The remainder of this post deals with power-issues in fMRI, since it’s my area of expertise, and necessarily gets a bit technical. Readers who don’t have a somewhat nerdy interest in fMRI-methods are advised to check out some of the more accessible summaries linked to above. Braver readers – press on!
An alternative approach used in the fMRI field, and one that I’ve been following when planning projects for years, is a more empirical method. Murphy and Garavan (2004) took a large sample of 58 subjects who had completed a Go/No-Go task and analysed sub-sets of different sizes to look at the reproducibility of the results, with different sample sizes. They showed that reproducibility (assessed by correlation of the statistical maps with the ‘gold standard’ of the entire dataset; Fig. 4) reaches 80% at about 24 or 25 subjects. By this criterion, many fMRI studies are underpowered.

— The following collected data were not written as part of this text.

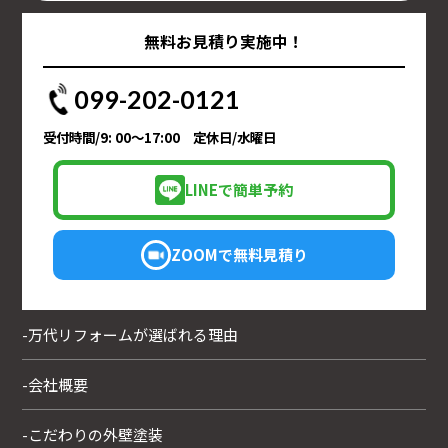
無料お見積り実施中！
099-202-0121
受付時間/9: 00～17:00 定休日/水曜日
LINEで簡単予約
ZOOMで無料見積り
-万代リフォームが選ばれる理由
-会社概要
-こだわりの外壁塗装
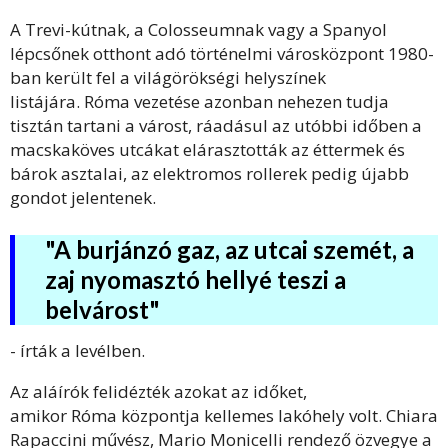
A Trevi-kútnak, a Colosseumnak vagy a Spanyol
lépcsőnek otthont adó történelmi városközpont 1980-
ban került fel a világörökségi helyszínek
listájára. Róma vezetése azonban nehezen tudja
tisztán tartani a várost, ráadásul az utóbbi időben a
macskaköves utcákat elárasztották az éttermek és
bárok asztalai, az elektromos rollerek pedig újabb
gondot jelentenek.
"A burjánzó gaz, az utcai szemét, a
zaj nyomasztó hellyé teszi a
belvárost"
- írták a levélben.
Az aláírók felidézték azokat az időket,
amikor Róma központja kellemes lakóhely volt. Chiara
Rapaccini művész, Mario Monicelli rendező özvegye a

While I like this empirical approach to the issue, there are of course caveats and other things to consider. fMRI is a complex, highly technical research area, and heavily influenced by the advance of technology. MRI scanners have significantly improved in the last ten years, with 32 or even 64-channel head-coils becoming common, faster gradient switching, shorter TRs, higher field strength, and better field/data stability all meaning that the signal-to-noise has improved considerably. This serves to cut down one source of noise in fMRI data – intra-subject variance. The inter-subject variance of course remains the same as it always was, but that’s something that can’t really be mitigated against, and may even be of interest in some (between-group) studies. On the analysis side, new multivariate methods are much more sensitive to detecting differences than the standard mass-univariate approach. This improvement in effective SNR means that the Murphy and Garavan (2004) estimate of 25 subjects for 80% reproducibility may be somewhat inflated, and with modern techniques one could perhaps get away with less.

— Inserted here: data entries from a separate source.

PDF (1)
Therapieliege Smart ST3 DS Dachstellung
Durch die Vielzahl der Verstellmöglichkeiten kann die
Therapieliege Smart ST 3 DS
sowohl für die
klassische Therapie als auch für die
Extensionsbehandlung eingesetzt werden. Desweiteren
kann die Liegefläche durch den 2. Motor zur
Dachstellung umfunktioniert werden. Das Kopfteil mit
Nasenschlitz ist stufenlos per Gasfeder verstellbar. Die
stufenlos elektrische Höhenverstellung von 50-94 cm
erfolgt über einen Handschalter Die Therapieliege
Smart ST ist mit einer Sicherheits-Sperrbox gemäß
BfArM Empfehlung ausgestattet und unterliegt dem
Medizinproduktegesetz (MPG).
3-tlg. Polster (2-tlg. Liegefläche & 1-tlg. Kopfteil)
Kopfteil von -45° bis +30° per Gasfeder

The other issue with the Murphy and Garavan (2004) approach is that it’s not very generalisable. The Go/No-Go task is widely used and is a ‘standard’ cognitive/attentional task that activates a well-described brain network, but other tasks may produce more or less activation, in different brain regions. Signal-to-noise varies widely across the brain, and across task-paradigms, with simple visual or motor experiments producing very large signal changes and complex cognitive tasks smaller ones. Yet another factor is the experimental design (blocked stimuli, or event-related), the overall number of trials/stimuli presented, and the total scanning time for each subject, all of which can vary widely.

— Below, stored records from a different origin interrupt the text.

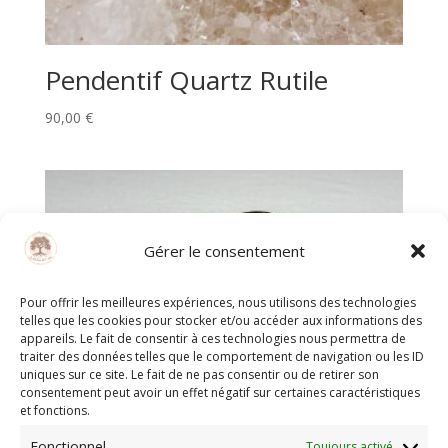
Pendentif Quartz Rutile
90,00
€
Gérer le consentement
Pour offrir les meilleures expériences, nous utilisons des technologies
telles que les cookies pour stocker et/ou accéder aux informations des
appareils. Le fait de consentir à ces technologies nous permettra de
traiter des données telles que le comportement de navigation ou les ID
uniques sur ce site. Le fait de ne pas consentir ou de retirer son
consentement peut avoir un effet négatif sur certaines caractéristiques
et fonctions.
Fonctionnel
Toujours activé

The upshot is that there are no easy answers, and this is something I try to impress upon people at every opportunity; particularly the statisticians who read my project proposals and object to me not including power analyses. I think prospective power analyses are not only uninformative, but give a false sense of security, and for that reason should be treated with caution. Ultimately the decision about how many subjects to test is generally highly influenced by other factors anyway (most notably, time, and money). You should test as many subjects as you reasonably can, and regard power analysis results as, at best, a rough guide.